_Texte présenté_
━━━━━━

Entre Yann Tiersen et L’ Aire Libre, c’est une histoire d’éternelles Retrouvailles. Depuis 1995, le plus Rennais des Brestois a en effet semé sur la scène jacquolandine les petits cailloux qui ont fait de lui le Phare de la nouvelle chanson française. Retour sur un Fabuleux destin.

Il y a les fabuleux destins et les histoires simples. Yann Tiersen, si il toucha le tiercé gagnant un jour de 2001, est resté sage comme une image… Poulain. Chez le capitaine Yann, on ne joue pas avec la musique, on ne se la joue pas, on joue. Homme de studio, musicien, parolier, compositeur, cet artiste complexe aux multiples facettes a déjà suffisamment à faire.

« C’est Hervé Bordier (ancien découvreur de talents des TransMusicales, ndlr), qui a découvert Yann, en juin 1995, au cours d’un festival se déroulant dans les bars rennais. » Aujourd’hui membre actif du collectif Au bout du plongeoir, Dominique Chrétien officie alors à L’Aire Libre, où il accueille Yann Tiersen pour lancer la saison 1995-96 de L’Aire Libre. Dès l’année suivante, une première résidence accouche de la partition du « Kid » de Chaplin. « Rue des cascades », « Le Phare », « L’Absente », « Les Retrouvailles »… autant d’albums que Yann Tiersen rodera sur la scène de l’Aire Libre.

Révélé en 1998 par la lumière éclatante du « Phare », le Brestois a depuis emmené beaucoup de monde en balade sur la grève d’Ouessant, au gré de ses mélodies incomparables, magnétiques et mélancoliques, pleines d’embruns et de sentiers douaniers. « Monochrome », la vie de Yann Tiersen ? Pas si sûr.

En attendant, Good bye Lenin ! et hallo Yann. Sûr que l’on se reverra bientôt.

www.yanntiersen.com

JBG

 L’anecdote / Le fabuleux destin de la B.O du Fabuleux destin.

━━━━━━

_Exercice à traiter_
D'après le texte sur Yann Tiersen, quels albums l'artiste a-t-il rodés sur la scène de L'Aire Libre ? Donnez-les tous. Le matériel qui suit ne joue aucun rôle dans cet exercice.

_Segment de données_
━━━━━━

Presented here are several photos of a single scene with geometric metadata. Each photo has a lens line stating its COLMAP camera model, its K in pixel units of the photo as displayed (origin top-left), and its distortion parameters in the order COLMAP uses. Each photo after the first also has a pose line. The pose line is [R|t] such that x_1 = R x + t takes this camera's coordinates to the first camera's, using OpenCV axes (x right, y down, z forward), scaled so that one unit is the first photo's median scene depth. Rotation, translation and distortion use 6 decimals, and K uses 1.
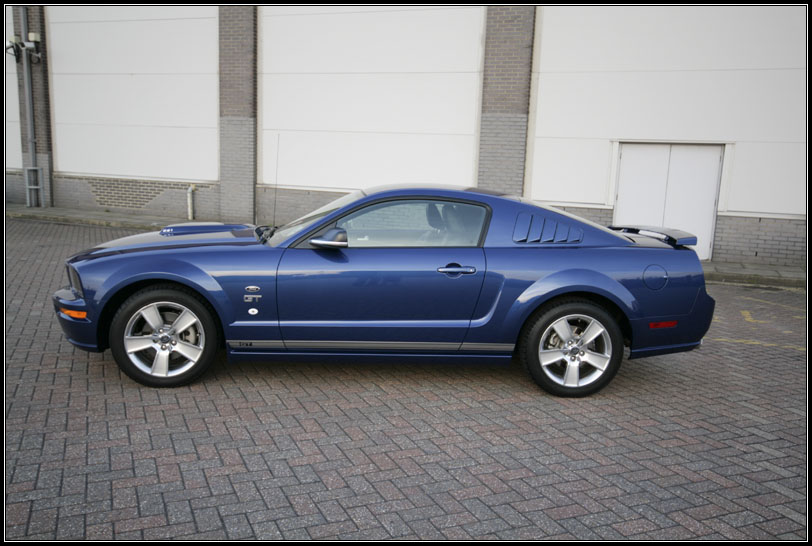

━━━━━━

_Résultat de l'exercice_
« Rue des cascades », « Le Phare », « L'Absente », « Les Retrouvailles »